Given an array A of non-negative integers, return the maximum sum of elements in two non-overlapping (contiguous) subarrays, which have lengths L and M. (For clarification, the L-length subarray could occur before or after the M-length subarray.)
Formally, return the largest V for which V = (A[i] + A[i+1] + ... + A[i+L-1]) + (A[j] + A[j+1] + ... + A[j+M-1]) and either:
0 <= i < i + L - 1 < j < j + M - 1 < A.length, or0 <= j < j + M - 1 < i < i + L - 1 < A.length.
Example 1:
Input:
A = [0,6,5,2,2,5,1,9,4], L = 1, M = 2
Output:
20
Explanation: One choice of subarrays is [9] with length 1, and [6,5] with length 2.
Example 2:
Input:
A = [3,8,1,3,2,1,8,9,0], L = 3, M = 2
Output:
29 Explanation: One choice of subarrays is [3,8,1] with length 3, and [8,9] with length 2.
Example 3:
Input:
A = [2,1,5,6,0,9,5,0,3,8], L = 4, M = 3
Output:
31 Explanation: One choice of subarrays is [5,6,0,9] with length 4, and [3,8] with length 3.
Note:
L >= 1M >= 1L + M <= A.length <= 10000 <= A[i] <= 1000
class Solution {
/**
* @param Integer[] $A
* @param Integer $L
* @param Integer $M
* @return Integer
*/
function maxSumTwoNoOverlap($A, $L, $M) {
$max = 0;
$a = [];
$b = [];
for($i = 0; $i < count($A)-$L+1; $i ++){
$a[$i] = array_sum(array_slice($A,$i,$L));
}
for($j = 0; $j < count($A)-$M+1; $j ++){
$b[$j] = array_sum(array_slice($A,$j,$M));
}
arsort($a);arsort($b);
foreach($a as $ak => $av){
foreach($b as $bk => $bv){
if($bk + $M <= $ak || $ak + $L <= $bk){
$max = max($max, $av + $bv);
}
}
}
return $max;
}
}
160ms
Thoughts:
- My code is the version used for contest, so..

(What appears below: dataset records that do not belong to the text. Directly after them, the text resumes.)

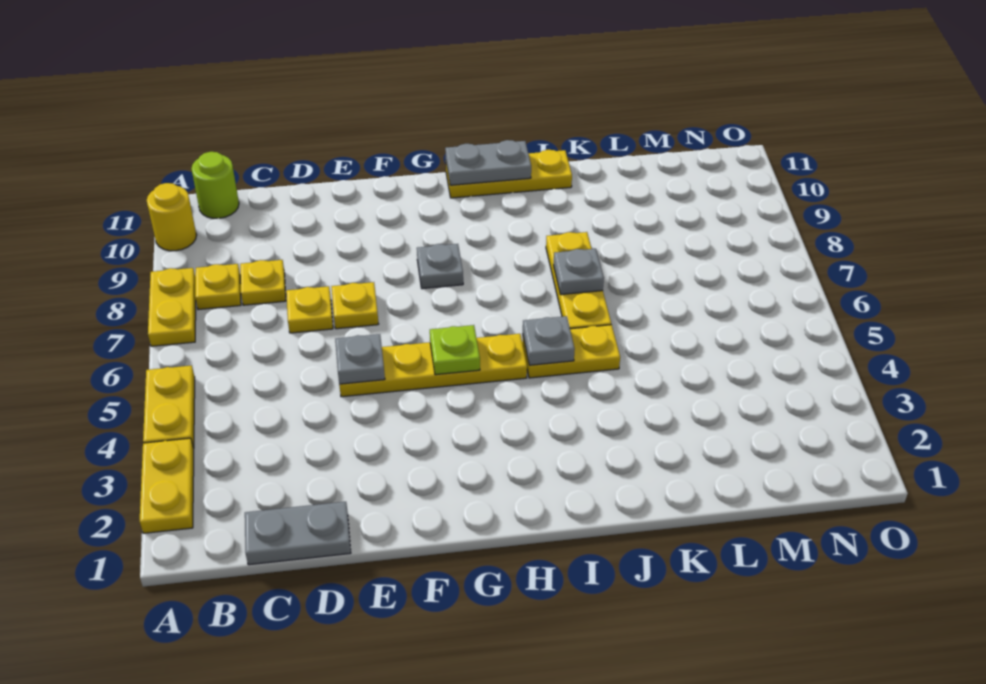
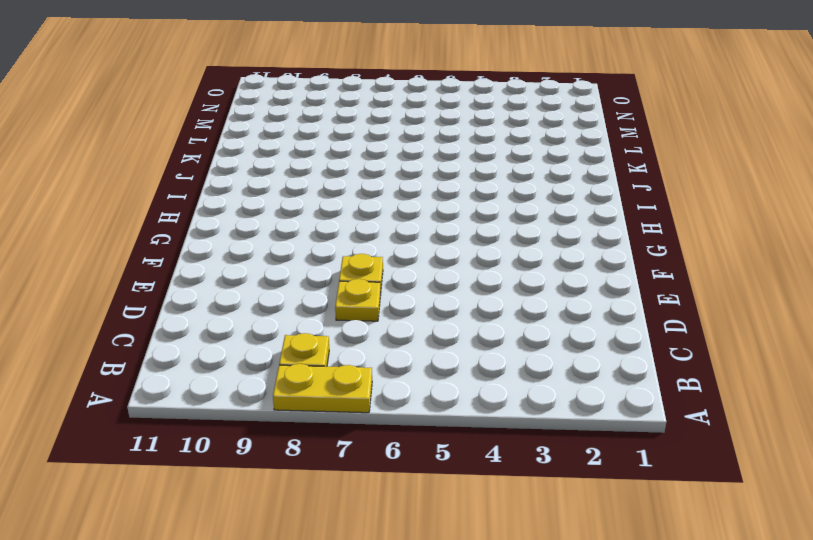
none -> yellow 1x2 plate [140,438,194,533]
none -> yellow 1x2 plate [143,365,195,449]
none -> yellow 1x1 round brick [147,183,197,251]

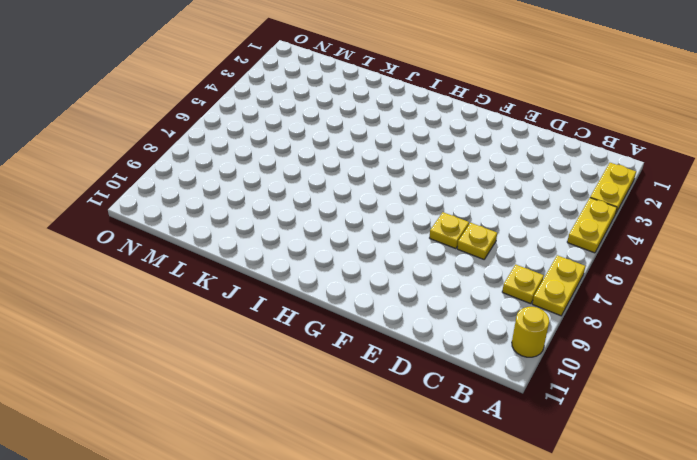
none -> lime 1x1 round brick [191,152,239,218]
none -> grey 1x2 plate [245,502,351,565]
none -> yellow 1x1 plate [240,260,286,305]

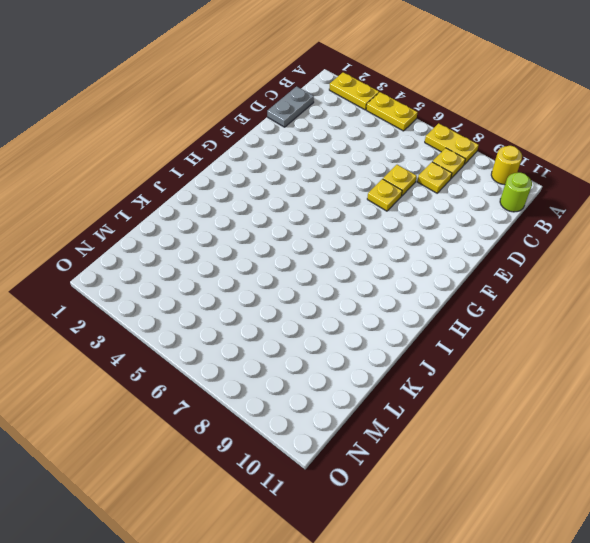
none -> yellow 1x4 plate [339,334,527,397]
none -> grey 1x1 plate [417,244,463,289]
none -> yellow 1x3 plate [446,150,572,198]

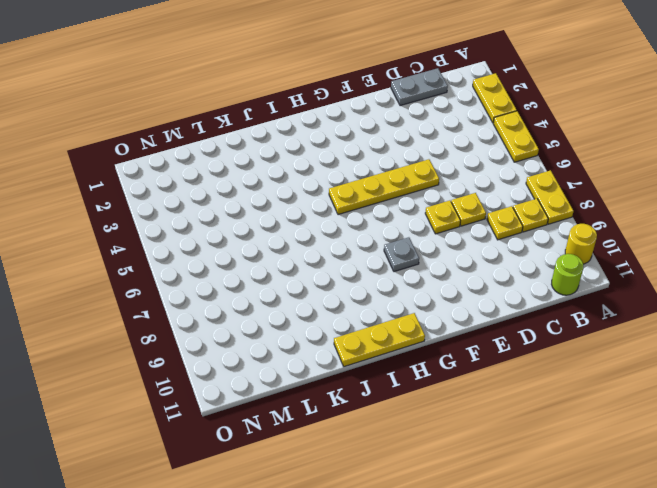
none -> yellow 1x2 plate [522,325,620,378]
none -> yellow 1x3 plate [546,232,611,329]
none -> grey 1x1 plate [335,334,385,384]

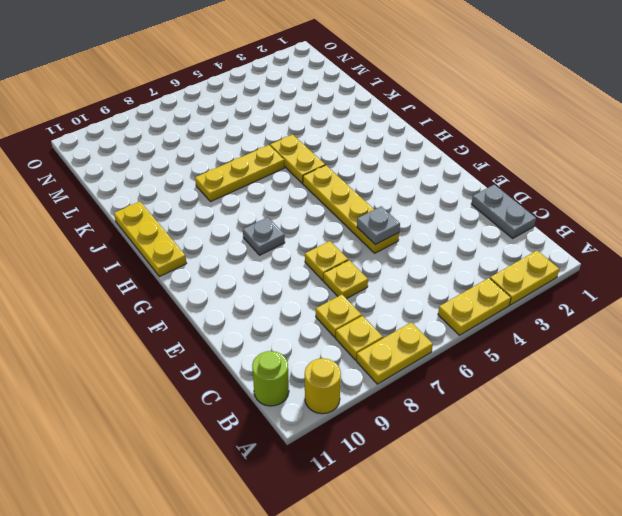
none -> lime 1x1 plate [430,325,480,375]
none -> grey 1x2 plate [445,140,531,185]
none -> grey 1x1 plate [523,316,575,365]

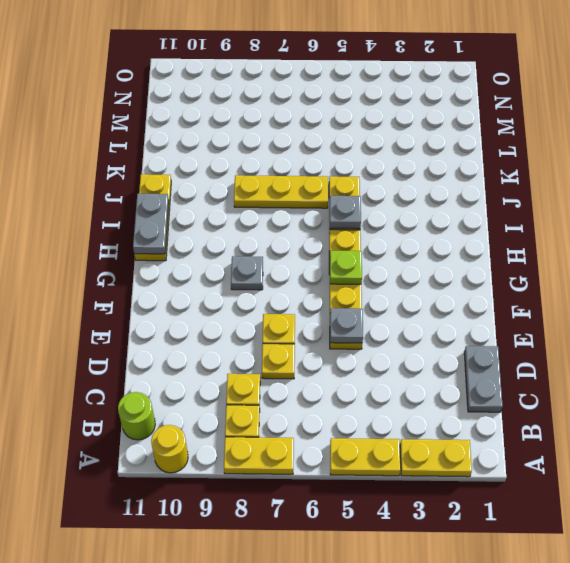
none -> grey 1x1 plate [554,249,604,295]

- The length of inputs (1000) seems relatively small, so just follow your heart, again…
- Idea, scan & store sums for L & M fixed size arrays.
- for each sum L and for each sum M, if no overlap, the check and update max total.
- What makes it slow:
- array_sum.. fixed size sliding door works better, but more codes…

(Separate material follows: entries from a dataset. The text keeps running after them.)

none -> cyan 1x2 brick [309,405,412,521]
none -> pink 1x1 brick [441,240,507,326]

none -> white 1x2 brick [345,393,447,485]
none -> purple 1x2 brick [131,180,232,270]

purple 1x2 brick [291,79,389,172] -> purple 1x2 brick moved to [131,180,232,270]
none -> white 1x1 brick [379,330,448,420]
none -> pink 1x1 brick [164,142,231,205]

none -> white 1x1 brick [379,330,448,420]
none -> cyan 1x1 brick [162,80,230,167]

- double for each, there’s an obvious pattern to move index out of overlap.
- Having these sorts have 10ms improvement, which is quite interesting.
Improved Version
class Solution {
/**
* @param Integer[] $A
* @param Integer $L
* @param Integer $M
* @return Integer
*/
function maxSumTwoNoOverlap($A, $L, $M) {
$max = 0;
$a = [];
$b = [];
for($i = 0; $i < count($A)-$L+1; $i ++){
if($i == 0){
$a[$i] = array_sum(array_slice($A,$i,$L));
} else {
$a[$i] = $a[$i-1] - $A[$i-1] + $A[$i+$L-1];
}
}
for($i = 0; $i < count($A)-$M+1; $i ++){
if($i == 0){
$b[$i] = array_sum(array_slice($A,$i,$M));
} else {
$b[$i] = $b[$i-1] - $A[$i-1] + $A[$i+$M-1];
}
}
for($i = 0; $i < count($a); $i++){
for($j = 0; $j < count($b);$j++){
if($j + $M <= $i || $i + $L <= $j){
$max = max($max, $a[$i] + $b[$j]);
} else if($j + $M <= $i){
$j += ($M-1);
}
}
}
return $max;
}
}
- The “fixed size sliding door” saved about 20ms
- No significant improvement for the double for each.